Siemens Gamesa operates a big blade factory in Hull, north-east England, that is seeing a £186m expansion due to double its output. Among the plant’s products are giant blades for offshore turbines that measure more than 100m long.

Siemens Gamesa wind power Kaskasi Blade Transport
At the cutting edge: giant wind turbine blades are pictured awaiting transportation to an offshore site

Other industries James Walker serves include chemicals manufacturing, water treatment, nuclear power, marine propulsion and oil and gas production. Around 85 per cent of its sales are made to order, often to a customised design.
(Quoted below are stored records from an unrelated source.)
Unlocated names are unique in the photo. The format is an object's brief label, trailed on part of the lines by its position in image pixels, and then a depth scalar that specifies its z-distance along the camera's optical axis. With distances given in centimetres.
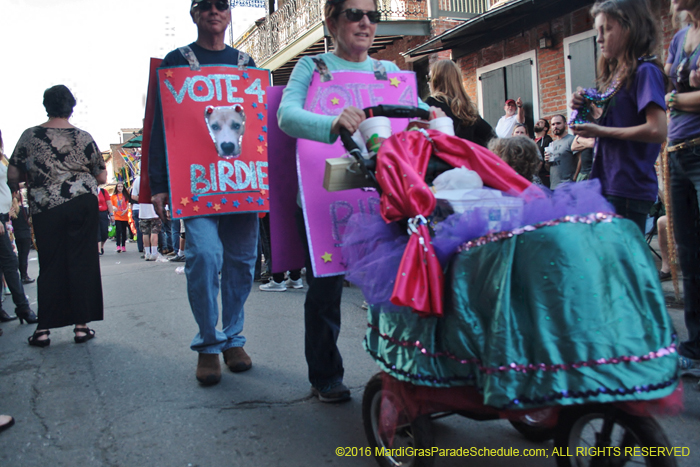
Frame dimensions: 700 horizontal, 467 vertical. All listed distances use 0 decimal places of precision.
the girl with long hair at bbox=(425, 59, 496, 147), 421
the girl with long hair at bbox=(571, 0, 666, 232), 291
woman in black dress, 461
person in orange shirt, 1667
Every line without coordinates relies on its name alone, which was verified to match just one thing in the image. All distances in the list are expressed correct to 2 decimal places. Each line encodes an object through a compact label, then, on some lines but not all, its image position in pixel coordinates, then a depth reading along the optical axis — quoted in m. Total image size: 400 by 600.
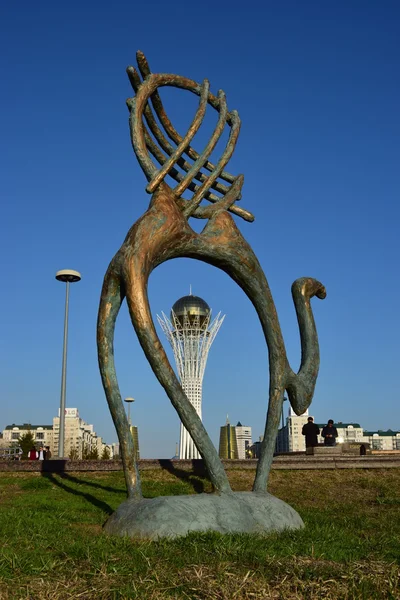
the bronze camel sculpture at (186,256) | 8.45
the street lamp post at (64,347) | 19.58
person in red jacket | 22.32
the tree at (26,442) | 52.14
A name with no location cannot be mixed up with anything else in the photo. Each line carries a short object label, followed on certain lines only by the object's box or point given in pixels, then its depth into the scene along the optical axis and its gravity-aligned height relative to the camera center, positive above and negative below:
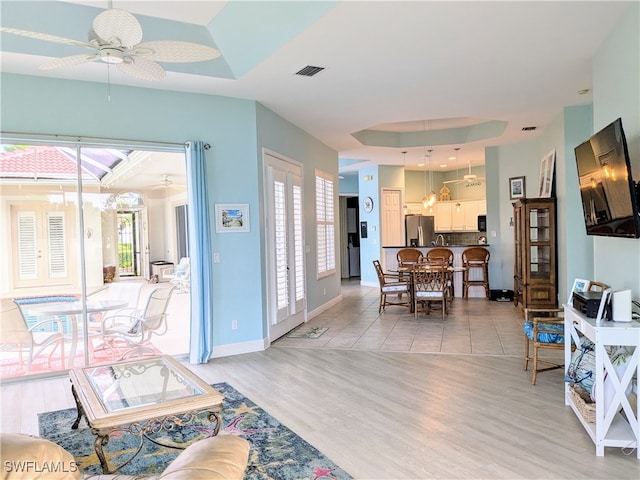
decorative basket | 2.86 -1.18
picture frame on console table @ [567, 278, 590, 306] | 3.59 -0.49
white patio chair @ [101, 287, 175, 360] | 4.84 -0.98
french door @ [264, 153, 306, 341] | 5.70 -0.15
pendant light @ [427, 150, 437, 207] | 9.77 +0.69
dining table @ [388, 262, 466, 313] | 6.85 -0.70
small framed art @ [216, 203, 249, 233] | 5.09 +0.22
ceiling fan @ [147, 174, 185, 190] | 5.07 +0.60
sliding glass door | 4.42 -0.08
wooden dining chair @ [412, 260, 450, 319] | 6.60 -0.79
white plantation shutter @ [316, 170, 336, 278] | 7.72 +0.15
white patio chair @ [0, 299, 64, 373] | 4.38 -0.93
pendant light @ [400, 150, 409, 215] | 9.77 +1.64
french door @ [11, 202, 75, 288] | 4.46 -0.03
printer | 2.91 -0.51
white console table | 2.65 -0.94
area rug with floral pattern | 2.63 -1.38
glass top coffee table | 2.29 -0.92
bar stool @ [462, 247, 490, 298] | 8.69 -0.68
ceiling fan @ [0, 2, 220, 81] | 2.50 +1.19
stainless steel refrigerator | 11.24 +0.05
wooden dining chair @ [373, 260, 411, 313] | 7.30 -0.94
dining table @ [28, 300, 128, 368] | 4.59 -0.73
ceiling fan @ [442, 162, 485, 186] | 11.74 +1.28
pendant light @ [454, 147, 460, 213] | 12.15 +1.21
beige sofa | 1.32 -0.77
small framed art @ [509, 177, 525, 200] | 8.43 +0.77
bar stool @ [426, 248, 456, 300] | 8.69 -0.47
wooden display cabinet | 6.66 -0.37
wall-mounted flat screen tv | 2.80 +0.28
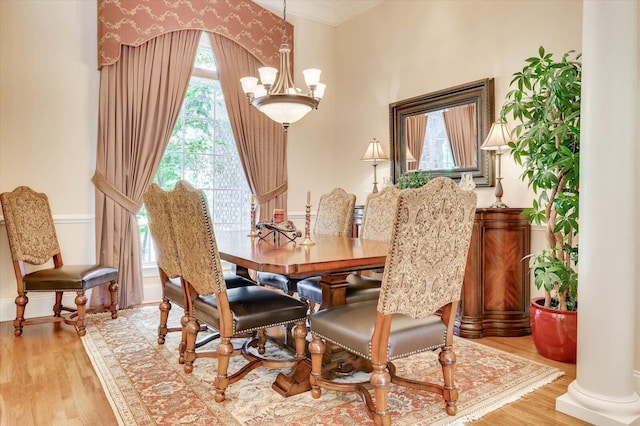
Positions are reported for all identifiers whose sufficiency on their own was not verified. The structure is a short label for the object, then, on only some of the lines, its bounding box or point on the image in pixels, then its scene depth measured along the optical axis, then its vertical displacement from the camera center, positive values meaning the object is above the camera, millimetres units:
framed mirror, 3914 +758
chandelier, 2953 +781
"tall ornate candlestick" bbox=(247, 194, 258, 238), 3320 -75
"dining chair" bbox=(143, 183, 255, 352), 2656 -306
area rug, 2092 -961
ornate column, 2074 +10
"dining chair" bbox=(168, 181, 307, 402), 2182 -488
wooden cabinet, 3434 -518
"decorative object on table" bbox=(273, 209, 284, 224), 3158 -41
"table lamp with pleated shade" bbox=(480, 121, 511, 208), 3445 +545
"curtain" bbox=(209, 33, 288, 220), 4871 +860
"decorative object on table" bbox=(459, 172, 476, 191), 3684 +245
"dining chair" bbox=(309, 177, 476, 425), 1806 -375
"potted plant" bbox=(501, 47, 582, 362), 2744 +214
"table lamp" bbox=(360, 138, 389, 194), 4758 +609
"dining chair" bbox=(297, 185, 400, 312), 2852 -189
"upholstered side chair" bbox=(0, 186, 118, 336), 3379 -464
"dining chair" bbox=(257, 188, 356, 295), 3507 -66
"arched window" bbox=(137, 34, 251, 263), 4789 +594
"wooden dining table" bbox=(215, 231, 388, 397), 2086 -243
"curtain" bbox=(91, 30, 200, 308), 4164 +682
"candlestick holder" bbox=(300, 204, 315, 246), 2809 -165
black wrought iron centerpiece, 3021 -133
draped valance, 4125 +1908
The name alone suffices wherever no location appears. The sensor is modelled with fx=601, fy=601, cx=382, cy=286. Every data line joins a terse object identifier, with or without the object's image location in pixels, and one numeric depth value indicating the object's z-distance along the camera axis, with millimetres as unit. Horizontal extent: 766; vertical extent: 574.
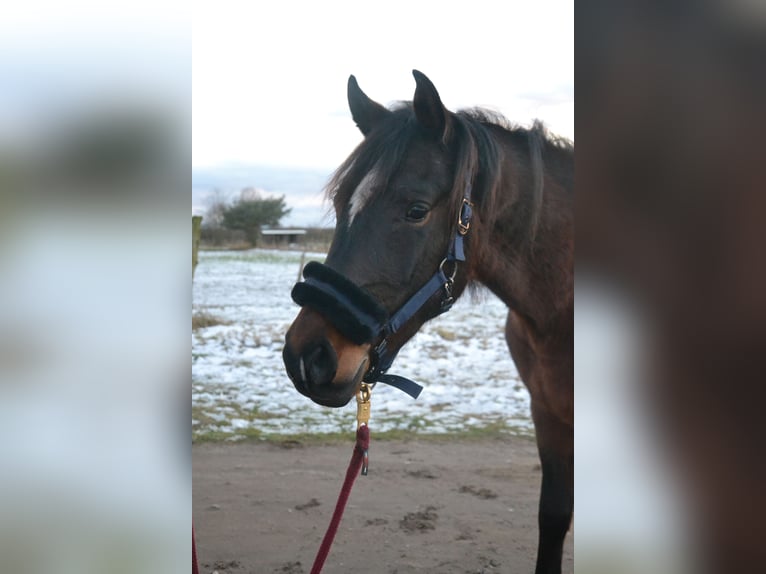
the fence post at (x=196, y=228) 4793
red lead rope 1260
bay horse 1365
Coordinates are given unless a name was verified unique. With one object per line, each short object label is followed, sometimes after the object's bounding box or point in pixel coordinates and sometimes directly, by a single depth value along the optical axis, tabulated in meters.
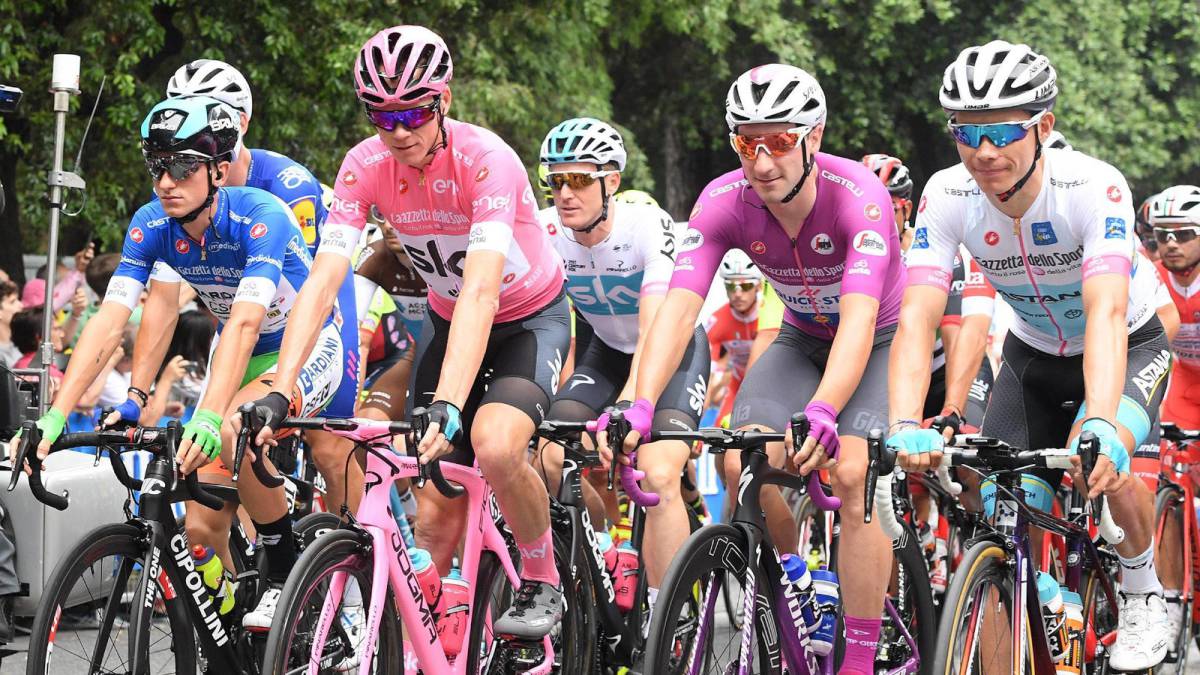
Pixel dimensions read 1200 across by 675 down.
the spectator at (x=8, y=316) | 19.92
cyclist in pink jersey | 10.90
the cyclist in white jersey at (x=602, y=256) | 14.91
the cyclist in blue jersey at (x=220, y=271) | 11.46
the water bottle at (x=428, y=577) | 10.82
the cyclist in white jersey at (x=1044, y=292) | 10.74
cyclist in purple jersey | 11.15
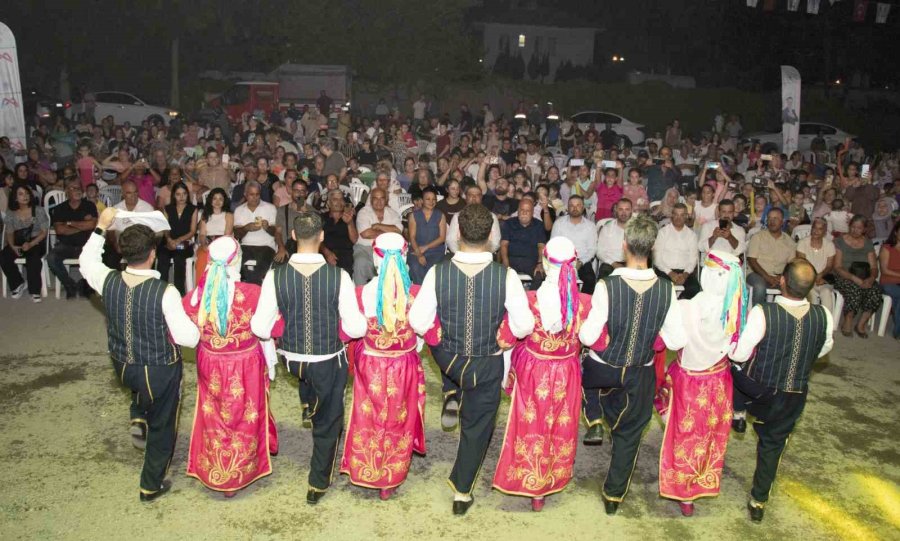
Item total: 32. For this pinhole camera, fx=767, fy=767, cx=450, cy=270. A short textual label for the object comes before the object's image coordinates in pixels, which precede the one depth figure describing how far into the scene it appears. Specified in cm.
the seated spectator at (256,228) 848
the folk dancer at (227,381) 407
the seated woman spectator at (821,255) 809
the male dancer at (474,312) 398
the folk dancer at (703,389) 413
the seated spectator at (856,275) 811
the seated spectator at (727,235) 827
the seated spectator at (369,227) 831
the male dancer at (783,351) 400
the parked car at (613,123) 2083
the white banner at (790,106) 1367
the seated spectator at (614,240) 830
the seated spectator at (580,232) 835
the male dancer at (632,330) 399
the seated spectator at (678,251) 817
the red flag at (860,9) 1461
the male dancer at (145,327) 395
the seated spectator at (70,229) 846
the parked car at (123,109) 2030
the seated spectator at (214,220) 845
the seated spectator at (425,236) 821
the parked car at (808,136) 2045
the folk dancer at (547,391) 404
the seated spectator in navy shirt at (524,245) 845
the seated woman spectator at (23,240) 855
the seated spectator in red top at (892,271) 818
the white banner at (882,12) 1450
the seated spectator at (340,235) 834
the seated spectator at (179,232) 859
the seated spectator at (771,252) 803
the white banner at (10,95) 1173
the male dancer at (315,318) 399
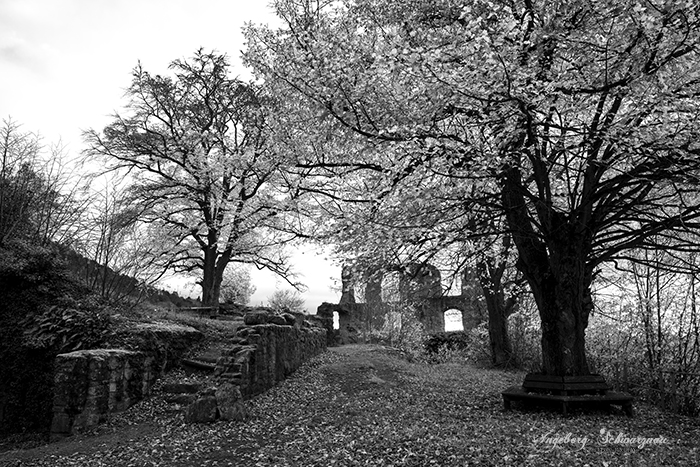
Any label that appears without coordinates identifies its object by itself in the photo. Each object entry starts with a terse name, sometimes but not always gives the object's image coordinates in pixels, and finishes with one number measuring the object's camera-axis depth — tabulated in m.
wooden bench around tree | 7.25
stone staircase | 8.15
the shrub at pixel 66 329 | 8.34
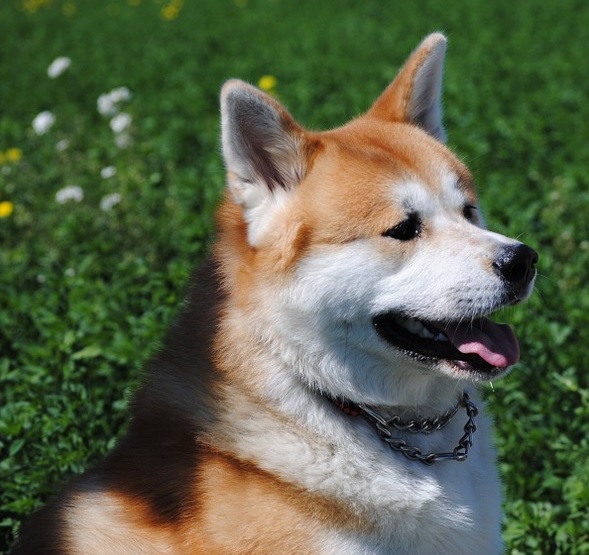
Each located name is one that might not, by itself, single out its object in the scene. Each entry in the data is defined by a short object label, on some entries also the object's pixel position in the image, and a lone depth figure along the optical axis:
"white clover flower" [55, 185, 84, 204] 6.51
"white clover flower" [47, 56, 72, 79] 7.91
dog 3.01
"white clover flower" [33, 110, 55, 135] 7.45
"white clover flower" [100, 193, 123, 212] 6.25
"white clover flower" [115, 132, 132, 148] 7.71
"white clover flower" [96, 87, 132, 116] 7.67
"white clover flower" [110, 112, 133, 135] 7.39
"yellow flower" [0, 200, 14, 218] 6.26
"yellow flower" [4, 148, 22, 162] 7.48
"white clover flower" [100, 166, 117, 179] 6.94
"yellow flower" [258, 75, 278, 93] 8.13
A typical order size for the Cockermouth plant adds up to no more than about 12 seals of one type, often manufactured for the sole use of a single buyer.

James Walker has more than 10,000 customers in its seals division, including big steel and chemical companies, makers of industrial bearings and many wind turbine producers. The biggest seals James Walker makes – those that fit inside the biggest wind turbines, for example – are several metres in diameter and weigh hundreds of kilos. Its most expensive seals sell for up to £70,000 each, though smaller more everyday models can cost £1.

Innovation is a constant mantra. For example, the company’ s engineers devised a special spring to fit inside the elastomer-based body of the seals it makes for big wind turbines to adjust for changes in wind direction and speed. This allows the component to maintain an even load on the rotor hub as the blades rotate, reducing wear while also cutting production costs by 25 per cent.